After my highly delicious and nutritious (uh – not!!) lunch, I hopped onto the same I70 highway, and blasted west for about 35 miles. I crossed into Utah, where the speed limit went from 75 to 80 mph. So, these Mormons can handle some speed! I left the highway onto State road 128, and immediately wondered if I should have. Long, straight, not a soul in sight, the road shot through what looked like an alkaline desert. Nothing lives on the dusty land, and there was not a soul for miles. The road was not great either, and I was beginning to doubt my plan.

Suddenly, the long, straight path through the land of the dead turned into a road along the Colorado river. Broad and brown, the water was running pretty fast.

One of the reasons that I bought this particular bike is that it has a great sound system. I can control my Spotify app through the bikes entertainment system, and I have a playlist for biking trips that is (currently) 40 hours long. I love having some good rockin’ music to accompany my rides, and as I neared the Colorado river, the Doors song, “Riders on the Storm”, started playing. The weather had been overcast for a while, but literally as the song started, so the rains began.

Big, heavy and intermittent drops splashed me in the face.

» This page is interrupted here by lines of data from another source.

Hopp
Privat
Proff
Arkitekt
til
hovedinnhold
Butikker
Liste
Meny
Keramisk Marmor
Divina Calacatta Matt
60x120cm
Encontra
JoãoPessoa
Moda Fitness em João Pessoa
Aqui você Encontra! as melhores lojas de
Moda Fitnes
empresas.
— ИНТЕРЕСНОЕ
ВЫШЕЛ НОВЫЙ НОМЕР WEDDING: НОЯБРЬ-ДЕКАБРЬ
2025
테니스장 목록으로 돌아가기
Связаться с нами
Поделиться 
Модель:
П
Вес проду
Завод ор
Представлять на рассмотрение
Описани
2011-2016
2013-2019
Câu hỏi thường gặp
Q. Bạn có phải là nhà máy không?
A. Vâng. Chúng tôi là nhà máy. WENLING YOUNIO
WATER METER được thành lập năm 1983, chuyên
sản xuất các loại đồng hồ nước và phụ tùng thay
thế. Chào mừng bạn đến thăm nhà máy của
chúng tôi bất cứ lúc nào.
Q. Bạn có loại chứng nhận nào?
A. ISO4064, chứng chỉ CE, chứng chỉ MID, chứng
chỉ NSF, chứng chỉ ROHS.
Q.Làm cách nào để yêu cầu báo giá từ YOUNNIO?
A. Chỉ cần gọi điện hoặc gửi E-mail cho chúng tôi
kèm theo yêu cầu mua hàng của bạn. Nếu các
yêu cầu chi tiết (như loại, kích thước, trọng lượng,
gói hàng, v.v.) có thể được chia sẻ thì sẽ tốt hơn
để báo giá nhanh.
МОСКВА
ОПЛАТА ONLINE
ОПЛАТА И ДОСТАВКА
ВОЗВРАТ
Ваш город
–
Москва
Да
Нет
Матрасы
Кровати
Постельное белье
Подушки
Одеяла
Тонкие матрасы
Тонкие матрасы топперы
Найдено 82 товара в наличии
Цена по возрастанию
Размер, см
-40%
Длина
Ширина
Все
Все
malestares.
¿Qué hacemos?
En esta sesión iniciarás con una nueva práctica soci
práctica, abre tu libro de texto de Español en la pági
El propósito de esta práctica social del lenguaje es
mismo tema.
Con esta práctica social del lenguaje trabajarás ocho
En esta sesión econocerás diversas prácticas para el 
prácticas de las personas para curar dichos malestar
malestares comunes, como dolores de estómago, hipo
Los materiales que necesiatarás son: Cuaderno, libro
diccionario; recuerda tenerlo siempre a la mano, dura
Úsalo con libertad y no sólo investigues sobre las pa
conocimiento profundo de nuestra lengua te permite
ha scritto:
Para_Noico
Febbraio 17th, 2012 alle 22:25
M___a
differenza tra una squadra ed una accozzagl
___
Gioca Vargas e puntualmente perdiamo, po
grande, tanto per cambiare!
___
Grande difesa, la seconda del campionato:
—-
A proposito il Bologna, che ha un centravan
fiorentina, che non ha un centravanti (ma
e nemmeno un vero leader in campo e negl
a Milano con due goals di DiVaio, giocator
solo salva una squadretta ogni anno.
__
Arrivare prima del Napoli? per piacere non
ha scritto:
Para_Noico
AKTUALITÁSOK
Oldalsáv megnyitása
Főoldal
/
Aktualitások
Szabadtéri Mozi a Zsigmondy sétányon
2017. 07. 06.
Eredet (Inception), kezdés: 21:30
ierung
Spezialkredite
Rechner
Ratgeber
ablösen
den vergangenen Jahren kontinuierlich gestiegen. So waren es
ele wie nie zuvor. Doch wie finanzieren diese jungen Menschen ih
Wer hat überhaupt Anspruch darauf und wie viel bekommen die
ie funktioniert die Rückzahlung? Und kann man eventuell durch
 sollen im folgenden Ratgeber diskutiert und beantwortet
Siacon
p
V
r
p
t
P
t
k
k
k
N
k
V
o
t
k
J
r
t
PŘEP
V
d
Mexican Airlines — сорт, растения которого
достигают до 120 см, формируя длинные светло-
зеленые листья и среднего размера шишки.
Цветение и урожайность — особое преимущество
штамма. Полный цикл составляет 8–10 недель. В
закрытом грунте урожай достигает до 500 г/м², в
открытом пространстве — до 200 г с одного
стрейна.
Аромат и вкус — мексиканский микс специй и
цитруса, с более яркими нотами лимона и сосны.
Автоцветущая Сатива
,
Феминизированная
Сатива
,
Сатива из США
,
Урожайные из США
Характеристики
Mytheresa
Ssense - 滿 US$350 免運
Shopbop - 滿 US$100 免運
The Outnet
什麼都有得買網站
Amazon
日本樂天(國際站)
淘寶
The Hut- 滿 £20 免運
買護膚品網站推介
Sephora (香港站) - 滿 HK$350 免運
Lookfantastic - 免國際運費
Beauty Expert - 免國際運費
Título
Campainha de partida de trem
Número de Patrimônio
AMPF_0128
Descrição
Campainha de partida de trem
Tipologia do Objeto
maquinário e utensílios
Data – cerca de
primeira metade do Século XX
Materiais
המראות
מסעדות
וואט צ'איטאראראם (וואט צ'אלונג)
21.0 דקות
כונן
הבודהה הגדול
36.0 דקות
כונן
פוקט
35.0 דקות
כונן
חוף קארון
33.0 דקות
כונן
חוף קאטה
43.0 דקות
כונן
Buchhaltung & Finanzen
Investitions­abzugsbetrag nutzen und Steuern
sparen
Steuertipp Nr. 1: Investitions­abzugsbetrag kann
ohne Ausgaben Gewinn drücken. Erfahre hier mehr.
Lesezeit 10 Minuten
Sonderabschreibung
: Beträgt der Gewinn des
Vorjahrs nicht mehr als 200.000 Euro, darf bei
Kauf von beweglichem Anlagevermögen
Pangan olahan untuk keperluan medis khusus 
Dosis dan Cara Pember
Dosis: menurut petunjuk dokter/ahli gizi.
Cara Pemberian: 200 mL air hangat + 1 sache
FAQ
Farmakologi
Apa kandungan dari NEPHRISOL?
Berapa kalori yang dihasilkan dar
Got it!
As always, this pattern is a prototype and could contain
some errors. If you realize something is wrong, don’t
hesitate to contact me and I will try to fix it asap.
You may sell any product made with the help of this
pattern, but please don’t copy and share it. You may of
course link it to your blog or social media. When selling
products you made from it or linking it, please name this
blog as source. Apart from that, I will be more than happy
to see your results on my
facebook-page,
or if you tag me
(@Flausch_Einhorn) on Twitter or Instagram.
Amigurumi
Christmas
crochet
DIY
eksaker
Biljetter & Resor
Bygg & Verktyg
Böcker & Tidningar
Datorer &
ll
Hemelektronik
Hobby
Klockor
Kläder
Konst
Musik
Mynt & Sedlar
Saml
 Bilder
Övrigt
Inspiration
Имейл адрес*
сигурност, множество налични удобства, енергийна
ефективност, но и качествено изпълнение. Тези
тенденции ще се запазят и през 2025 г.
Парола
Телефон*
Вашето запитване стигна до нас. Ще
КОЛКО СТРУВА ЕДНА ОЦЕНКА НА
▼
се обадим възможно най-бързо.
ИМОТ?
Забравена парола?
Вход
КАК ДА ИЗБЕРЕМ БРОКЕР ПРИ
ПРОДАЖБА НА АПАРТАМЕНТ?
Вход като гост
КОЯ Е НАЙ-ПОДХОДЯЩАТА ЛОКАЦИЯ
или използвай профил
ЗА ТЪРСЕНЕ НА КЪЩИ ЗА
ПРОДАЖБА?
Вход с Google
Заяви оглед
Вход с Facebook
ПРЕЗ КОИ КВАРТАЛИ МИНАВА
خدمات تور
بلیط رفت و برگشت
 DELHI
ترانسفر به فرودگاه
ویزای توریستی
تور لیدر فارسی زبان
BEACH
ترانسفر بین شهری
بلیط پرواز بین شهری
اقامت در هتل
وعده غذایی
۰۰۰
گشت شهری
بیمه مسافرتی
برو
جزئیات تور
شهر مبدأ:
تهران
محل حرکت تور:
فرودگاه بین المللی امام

I didn’t mind as it was cooling, and didn’t last very long. The road alongside the river turned into a canyon, with the walls swiftly rising until they were hundered of feet high on both sides. The river did not run straight, and the road and rock walls meandered for miles, creating amazing views and giving a stunning sense of the work a river has to do over millions of years to carve a pathway out of the stone. The rock is red and obviously rich with iron, and the afternoon sun lit the walls in wonderful contrasting highlights.

Eventually the canyon opened up, and brought me to scenery that was straight out of a traditional Western movie. High Mesa rocks with carved fingers and steep walls contrasted with a broody sky. I had to stop and just take in the expanse and alien nature of the beauty beholden. Once more, words are not sufficient.

About 25 miles along more windy river canyon road brought me to Moab. It is a well developed town, serving the needs of the many many people who come for the scenery and outdoor activities that the area provides. The obligatory fuel stop preceded arriving at the nights budget hotel. A few folk were milling around outside the office, and informed me that they had been there for an hour, and could not find anyone to check them in. We waited about 20 minutes, while I continued to melt in my riding gear, at which stage I called the online travel site I use for my bookings, and had them cancel the hotel reservation and find me an alternative nearby.

The aforesaid establishment was a 1 star hotel in the middle of Moab – well located, and (as I explained yesterday) not expected to provide much in the way of comforts and facilities. Serendipity would have it that the alternative that the agency found me, which was two blocks away, was a well appointed 3-star place, complete with swimming pool. I was feeling much like a boiled lobster by the time I checked in, so I threw my gear into my (pretty nice) room, and headed to the pool, where I cooled off and floated happily for half an hour.

Across the road is a Smokehouse, so a nice meal of BBQ’d ribs, coleslaw and fried was accompanied by a large frozen margarita. A great end to a wonderful day. I am very ready for bed, so g’night y’all. See you tomorrow.